- Repulse

History

Great Britain
- Name: HMS Repulse
- Ordered: 5 February 1777
- Builder: Fabian, East Cowes
- Laid down: 12 January 1778
- Launched: 28 November 1780
- Fate: Wrecked, 10 March 1800

General characteristics
- Class & type: Intrepid-class ship of the line
- Tons burthen: 1387 bm
- Length: 159 ft 6 in (48.62 m) (gundeck)
- Beam: 44 ft 4 in (13.51 m)
- Depth of hold: 19 ft (5.8 m)
- Propulsion: Sails
- Sail plan: Full-rigged ship
- Armament: 64 guns:; Gundeck: 26 × 24 pdrs; Upper gundeck: 26 × 18 pdrs; Quarterdeck: 10 × 4 pdrs; Forecastle: 2 × 9 pdrs;

= HMS Repulse (1780) =

Intrepid-class ship of the line, 1780

HMS Repulse was a 64-gun third rate ship of the line of the Royal Navy, launched on 28 November 1780 at East Cowes, on the Isle of Wight.

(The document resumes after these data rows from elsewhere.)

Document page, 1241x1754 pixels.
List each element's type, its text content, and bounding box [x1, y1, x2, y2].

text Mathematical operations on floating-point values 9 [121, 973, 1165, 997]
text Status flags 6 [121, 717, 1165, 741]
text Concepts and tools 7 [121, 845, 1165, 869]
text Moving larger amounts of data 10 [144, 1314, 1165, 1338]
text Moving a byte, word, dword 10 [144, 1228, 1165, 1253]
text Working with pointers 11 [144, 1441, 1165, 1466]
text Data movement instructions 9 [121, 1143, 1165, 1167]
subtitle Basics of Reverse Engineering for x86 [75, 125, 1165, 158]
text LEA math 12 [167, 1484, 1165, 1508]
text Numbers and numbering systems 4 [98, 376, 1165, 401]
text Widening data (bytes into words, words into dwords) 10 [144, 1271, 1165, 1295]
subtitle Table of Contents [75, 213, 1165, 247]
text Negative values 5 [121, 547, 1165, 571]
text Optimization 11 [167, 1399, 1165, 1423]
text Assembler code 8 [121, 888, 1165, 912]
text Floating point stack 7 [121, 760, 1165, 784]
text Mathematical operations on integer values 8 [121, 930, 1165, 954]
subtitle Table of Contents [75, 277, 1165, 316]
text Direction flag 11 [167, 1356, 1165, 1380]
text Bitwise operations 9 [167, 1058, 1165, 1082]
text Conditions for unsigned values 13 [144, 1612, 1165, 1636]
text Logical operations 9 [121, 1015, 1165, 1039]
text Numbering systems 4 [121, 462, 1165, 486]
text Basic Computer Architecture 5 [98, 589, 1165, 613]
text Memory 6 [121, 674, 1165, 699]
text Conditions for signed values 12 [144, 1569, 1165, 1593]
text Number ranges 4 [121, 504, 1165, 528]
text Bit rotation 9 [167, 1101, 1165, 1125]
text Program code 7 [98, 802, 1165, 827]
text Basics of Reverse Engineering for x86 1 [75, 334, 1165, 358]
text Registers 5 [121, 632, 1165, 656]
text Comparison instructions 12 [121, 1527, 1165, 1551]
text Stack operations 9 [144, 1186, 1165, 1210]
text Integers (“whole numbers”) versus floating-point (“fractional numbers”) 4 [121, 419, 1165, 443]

She saw action on 12 April 1782 at the Battle of the Saintes under command of Captain Thomas Dumaresq. Her crew were described as "fine Guernsey lads".

==Mutiny at The Nore==
At the mutiny at The Nore in 1797, Repulse made a 'miraculous' escape from the mutineers reaching shore despite receiving 'as was calculated two hundred shot'. Its First Lieutenant, Lieutenant T. Frances Douglas, was presented with a commemorative sword inscribed: ‘PRESENTED by the Committee of Merchants &c OF LONDON to LIEUT.T FRANCIS DOUGLAS for his Spirited and active conduct on board His Majesty’s Ship the REPULSE. Ja.s Alms Esq.r Commander during the MUTINY at the NORE in 1797. Marine Society Office, May 1o 1798 } Hugh Inglis Esq.r Chairman’

==Loss==
On 10 March 1800, having been driven off course by heavy weather, Repulse struck a submerged rock and began taking on water. The crew eventually abandoned the ship somewhere in the vicinity of the Cap Sizun, on the Pointe de Penharn from where the majority of the survivors were taken away as prisoners of war. The first lieutenant took a number of men in Repulse's large cutter, and headed for England instead, arriving at Guernsey on 16 March.